# [Actions to take]
a) Please return, word for word, the passage of the trial design excerpt that begins at the words "We have considered" and stops after the words "the logistic regression.".
b) Answer these questions from the trial design excerpt, one per line:
(i) Which two works are cited as showing that group-sequential and BAR designs have similar statistical operating characteristics?
(ii) Who considered including intermediate end points in a BAR design?
(iii) How should the allocation from the BAR procedure be treated?

# [Excerpt provided]
__________________________________________________
Although we do not consider FOCUS4 comparable to the designs in this paper, due to it utilising a hierarchy of biomarkers, the question remains of whether a group-sequential design which specifies futility-stopping boundaries would be a superior choice to our BAR design. Previous work (Freidlin and Korn, 2013; Wason and Trippa, 2014) has shown that group-sequential and BAR designs have similar statistical operating characteristics in the context of a multi-arm trial without biomarker subgroups. The main advantage of the BAR approach is that it is not obvious how a group-sequential design would allow the linked treatments to be prioritised early in the trial whilst still allowing non-linked treatments to be allocated. A possibility would be to start by only randomising between control and linked treatments and then having a decision rule which would trigger randomising to non-linked treatments, but it is not clear how one should do this.

We have considered a trial design that only assesses the definitive end point. This is possible as the phase II end points we use are observed relatively quickly after recruitment. If the end points were longer-term then the methodology we propose in this paper would require a suitable intermediate end point that was known to be correlated with the final end point. Including intermediate end points in a BAR design has been considered by Berry et al (2010). We note also that the end point of progression at 6 months could be analysed as PFS by suitably changing the models used. We also could compare treatments for patients positive for multiple biomarkers using the parameters of the logistic regression.

Other relevant information, such as early progression from patients who have not yet reached 6-month follow-up, or safety and tolerability should also be considered at interim analyses. The allocation from the BAR procedure should be treated as a recommendation, and overridden as appropriate. For example, if all experimental arms are clearly superior to the control, the trial should likely be recommended for closing.
__________________________________________________
# [Extracted records]
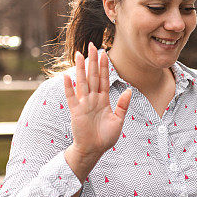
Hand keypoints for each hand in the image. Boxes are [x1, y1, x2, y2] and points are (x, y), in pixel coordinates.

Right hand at [63, 42, 131, 160]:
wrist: (93, 150)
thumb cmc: (105, 137)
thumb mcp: (118, 120)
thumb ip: (123, 105)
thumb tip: (129, 90)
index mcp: (103, 100)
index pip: (103, 79)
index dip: (104, 66)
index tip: (104, 52)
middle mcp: (93, 99)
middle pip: (93, 76)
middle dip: (93, 61)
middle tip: (92, 46)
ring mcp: (83, 104)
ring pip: (82, 82)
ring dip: (81, 69)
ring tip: (79, 54)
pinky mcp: (76, 112)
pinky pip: (72, 97)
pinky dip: (69, 87)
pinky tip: (67, 76)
__________________________________________________
# [Answers for this exercise]
a)
We have considered a trial design that only assesses the definitive end point. This is possible as the phase II end points we use are observed relatively quickly after recruitment. If the end points were longer-term then the methodology we propose in this paper would require a suitable intermediate end point that was known to be correlated with the final end point. Including intermediate end points in a BAR design has been considered by Berry et al (2010). We note also that the end point of progression at 6 months could be analysed as PFS by suitably changing the models used. We also could compare treatments for patients positive for multiple biomarkers using the parameters of the logistic regression.

b)
(i) Freidlin and Korn, 2013, and Wason and Trippa, 2014
(ii) Berry et al (2010)
(iii) As a recommendation, overridden as appropriate